Washington, only 24, was found in a vacant lot on Nov. 21 near 28th and Brighton after going missing the month before. 

"Do I have hope? I would want to believe they could do their jobs," said Washington's youngest brother, Chase. 

Chase said the police have a person of interest.  

Priore knows even less, dealing with the grief from California. She said the only conclusion she can come to is that her son's murder was random.

"He only knew one person in Missouri and that was his friend Steven, who he'd gone to high school with. Steven and his mom dropped him off at the station and gave him a hug. So there were no bad feelings with them," Priore said. 

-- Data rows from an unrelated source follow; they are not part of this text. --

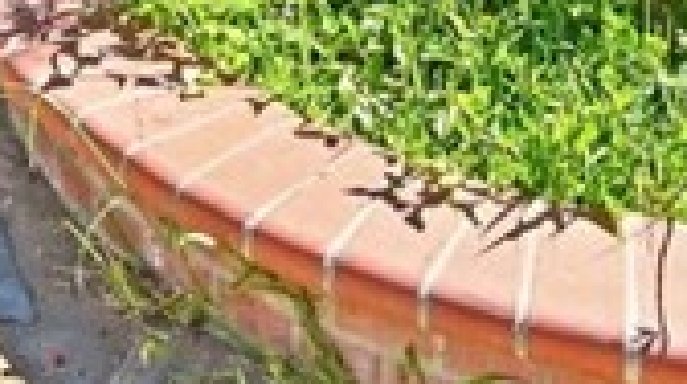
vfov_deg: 10.9
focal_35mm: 83
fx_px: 1510
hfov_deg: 24.3
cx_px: -20
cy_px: -678
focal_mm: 13
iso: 250
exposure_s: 1/20
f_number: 22
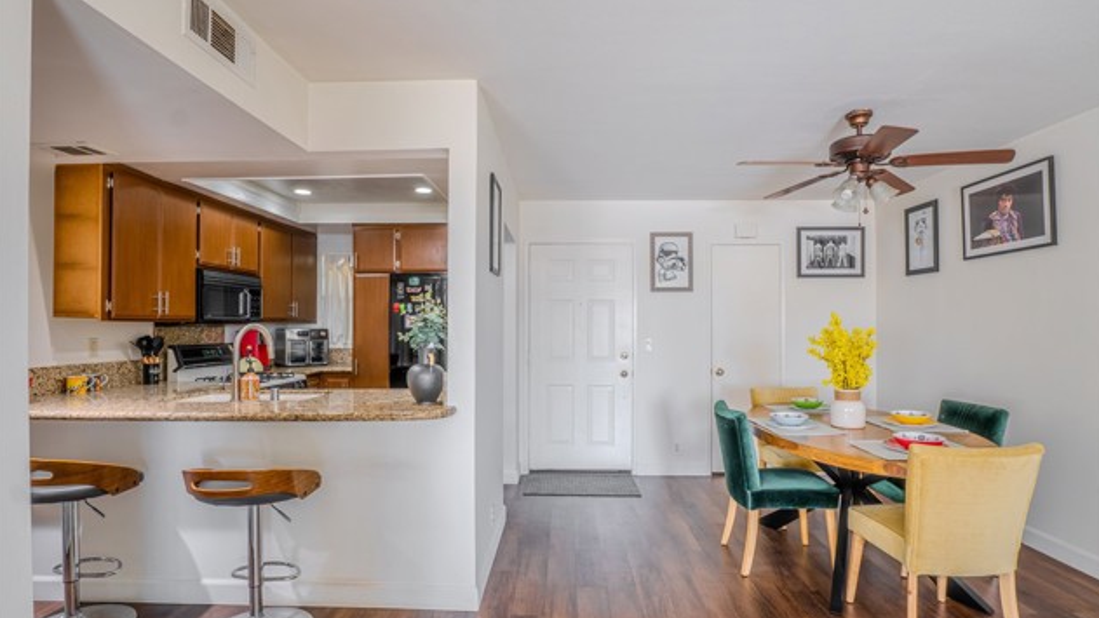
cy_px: 326
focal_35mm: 18
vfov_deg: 62.3
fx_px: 511
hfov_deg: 94.2
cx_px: 552
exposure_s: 1/30
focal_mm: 11
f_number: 9
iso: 200
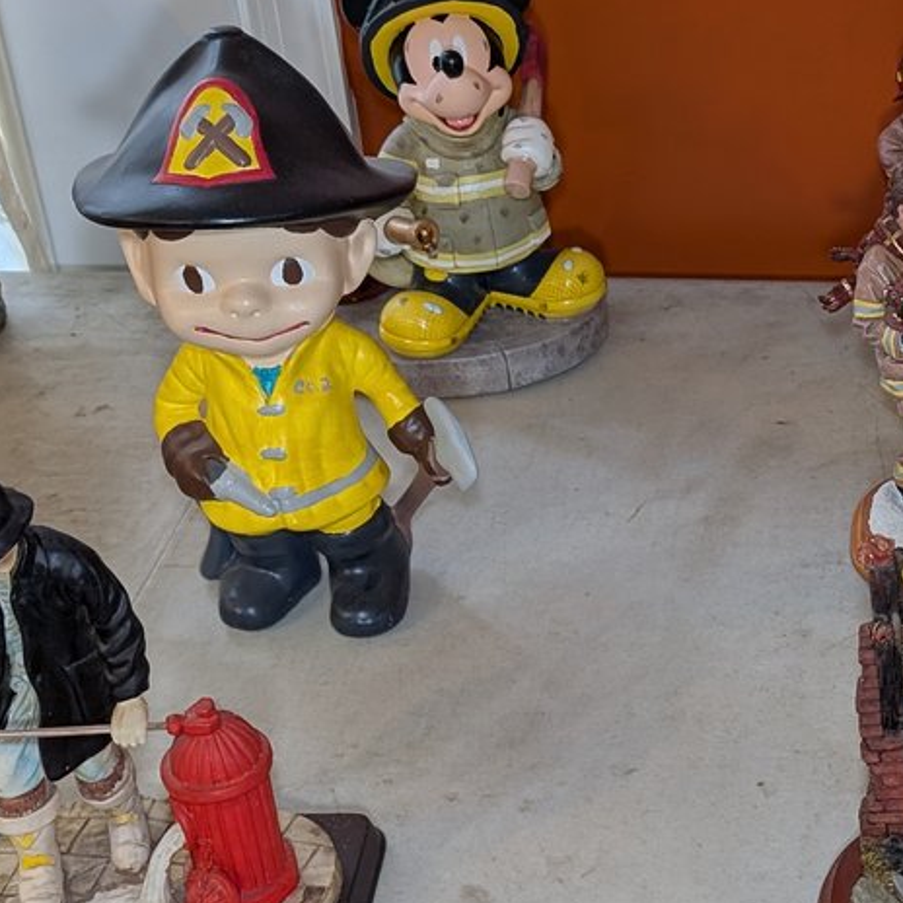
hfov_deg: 23.5
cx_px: 992
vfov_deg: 25.0
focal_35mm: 69
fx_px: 2036
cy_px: 493
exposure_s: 1/60
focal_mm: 6.9
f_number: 1.68
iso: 56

Priore said police told her bus station surveillance captured Wachtler asking someone for a cigarette and then he walked outside. 

Police released a picture of a silver or gold car seen leaving the area around the time Wachtler was killed. 

There is a $10,000 reward. 

Washington will be laid to rest on Saturday.

"I gotta keep her legacy going on top of trying to be strong for my mom and my brother and my dad," said Chase. 

It still doesn't make sense to the family how Washington could be lying in the vacant lot for a whole month without anyone noticing. 

"I think it was like a sexual assault, murder, jealousy," Chase said. "They do not believe she was killed at 28th and Brighton. That she was killed elsewhere and someone dumped her body."

Washington left her mom's place at Stonegate Meadows Apartments on Sept. 27, after getting off the phone with someone. 

Chase mentioned that a neighbor at the apartment complex said she saw Washington get into a red car. 

Crimestoppers upped its rewards to $10,000 last spring. Police say more reward money and more social media awareness helps them out. 

Tye Grant with the violent crimes unit told 41 Action News in September that KCPD totally rearranged the unit. 

"We've definitely changed our homicide unit responsibilities to allow them some more time and resources to obtain better results. Taking away a few of their responsibilities they had to focus more of their time strictly on homicide investigations," said Grant. 

He said they're clearing cases faster than he can remember. In August, the clearance rate was 75 percent. 

That still doesn't help Washington's or Wachtler's families. 

"Our lives will never be the same now. I can't imagine being happy again, you know, my son's dead. He's gone forever and it hurts. It hurts so tremendously," Priore said.